In the late 1950s, Elvis Presley was quickly becoming one of the most popular performers in the USA. Before he had found global success, he had a steadily growing fanbase who were eager to know everything about him. To keep them all in the know Elvis responded to a number of their frequently asked questions in a fan magazine.
On August 28, 1956 Elvis wrote to his countless fans in the Elvis Answers Back Magazine to clear up some rumours around him.
During the interview, he revealed he held a secret scrapbook that held newspaper and article clippings from throughout his career. But his choice of clippings showed a lot of insight into the singer.

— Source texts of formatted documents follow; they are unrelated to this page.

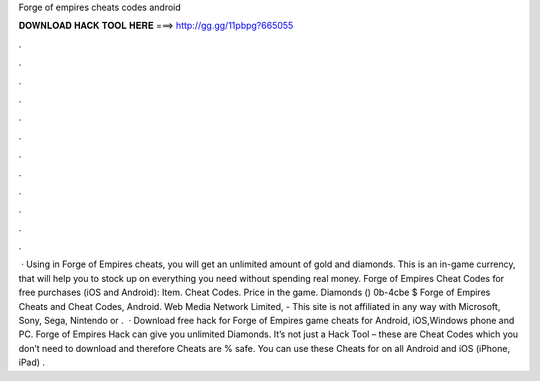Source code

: Forge of empires cheats codes android

𝐃𝐎𝐖𝐍𝐋𝐎𝐀𝐃 𝐇𝐀𝐂𝐊 𝐓𝐎𝐎𝐋 𝐇𝐄𝐑𝐄 ===> http://gg.gg/11pbpg?665055

.

.

.

.

.

.

.

.

.

.

.

.

 · Using in Forge of Empires cheats, you will get an unlimited amount of gold and diamonds. This is an in-game currency, that will help you to stock up on everything you need without spending real money. Forge of Empires Cheat Codes for free purchases (iOS and Android): Item. Cheat Codes. Price in the game. Diamonds () 0b-4cbe $ Forge of Empires Cheats and Cheat Codes, Android. Web Media Network Limited, - This site is not affiliated in any way with Microsoft, Sony, Sega, Nintendo or .  · Download free hack for Forge of Empires game cheats for Android, iOS,Windows phone and PC. Forge of Empires Hack can give you unlimited Diamonds. It’s not just a Hack Tool – these are Cheat Codes which you don’t need to download and therefore Cheats are % safe. You can use these Cheats for on all Android and iOS (iPhone, iPad) .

He wrote: “Yes, it’s true that I keep me a scrapbook of a lot of the stuff that’s printed about me. But you know something? I don’t save the articles or stories that tell nice things about me.

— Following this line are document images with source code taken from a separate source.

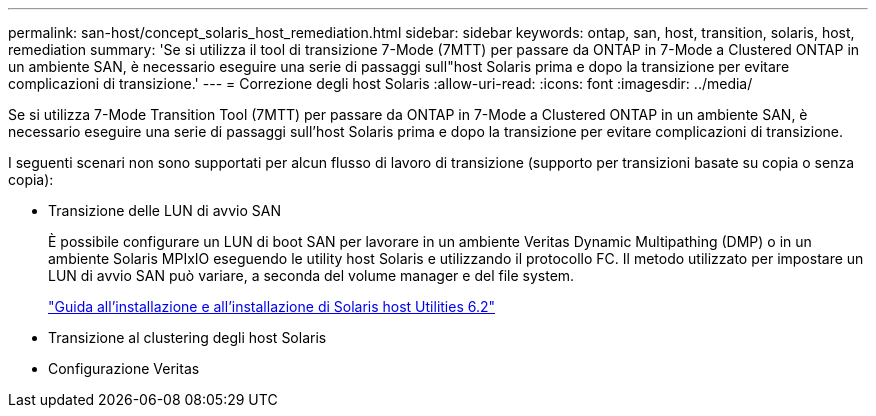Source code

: ---
permalink: san-host/concept_solaris_host_remediation.html 
sidebar: sidebar 
keywords: ontap, san, host, transition, solaris, host, remediation 
summary: 'Se si utilizza il tool di transizione 7-Mode (7MTT) per passare da ONTAP in 7-Mode a Clustered ONTAP in un ambiente SAN, è necessario eseguire una serie di passaggi sull"host Solaris prima e dopo la transizione per evitare complicazioni di transizione.' 
---
= Correzione degli host Solaris
:allow-uri-read: 
:icons: font
:imagesdir: ../media/


[role="lead"]
Se si utilizza 7-Mode Transition Tool (7MTT) per passare da ONTAP in 7-Mode a Clustered ONTAP in un ambiente SAN, è necessario eseguire una serie di passaggi sull'host Solaris prima e dopo la transizione per evitare complicazioni di transizione.

I seguenti scenari non sono supportati per alcun flusso di lavoro di transizione (supporto per transizioni basate su copia o senza copia):

* Transizione delle LUN di avvio SAN
+
È possibile configurare un LUN di boot SAN per lavorare in un ambiente Veritas Dynamic Multipathing (DMP) o in un ambiente Solaris MPIxIO eseguendo le utility host Solaris e utilizzando il protocollo FC. Il metodo utilizzato per impostare un LUN di avvio SAN può variare, a seconda del volume manager e del file system.

+
https://library.netapp.com/ecm/ecm_download_file/ECMLP2748974["Guida all'installazione e all'installazione di Solaris host Utilities 6.2"]

* Transizione al clustering degli host Solaris
* Configurazione Veritas

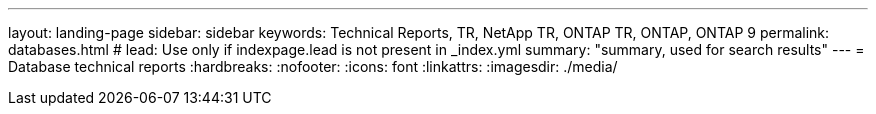 ---
layout: landing-page
sidebar: sidebar
keywords: Technical Reports, TR, NetApp TR, ONTAP TR, ONTAP, ONTAP 9
permalink: databases.html
# lead: Use only if indexpage.lead is not present in _index.yml
summary: "summary, used for search results"
---
= Database technical reports
:hardbreaks:
:nofooter:
:icons: font
:linkattrs:
:imagesdir: ./media/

“My scrapbook only has stuff in it that isn’t very friendly. I’ll tell you why this is.” (Via elvis.com.au)
Elvis continued: “When I first started out, my momma wanted to save all the programs and pictures and things that everyone put in the papers and magazines. I wasn’t much interested in doing this, because I was so busy singing and working and learning that I just didn’t want to take the time to sit down every so often in the middle of something and start cutting out pictures and things.
“Momma bought her a big green scrapbook, though, and asked me to send her stuff whenever I got the chance. For the first year or so, I didn’t send her a thing, and the scrapbook was empty, except for a couple of clippings she got out of the Memphis papers.”
Eventually, the 21-year-old Elvis explained, he spotted an article about how bad he was at singing live.
He cut the article out and sent it to his mother. But she wrote back and told him he didn’t want to fill his scrapbook with “things like that”. His reply was surprising.
Elvis added: “I know most of the things in it by heart, and I’m always going to do my best to improve whenever and wherever I can.”
Although now it would seem absurd to criticise the King of Rock and Roll, he did receive a lot of negative press.
Dorothy Ricker, of the Tampa Bay Times, shared her opinion in the 1950s, where she claimed the star was no good as a singer.
She wrote: “He cannot sing and his whole performance is crude and disgusting.”
Ricker added: “In a comparatively short time he will be forgotten.”
She was not the only critic who felt this way.
A writer from the Los Angeles Mirror confessed he wanted to “smack that sneer off [Elvis’s] face and send him out for a haircut.”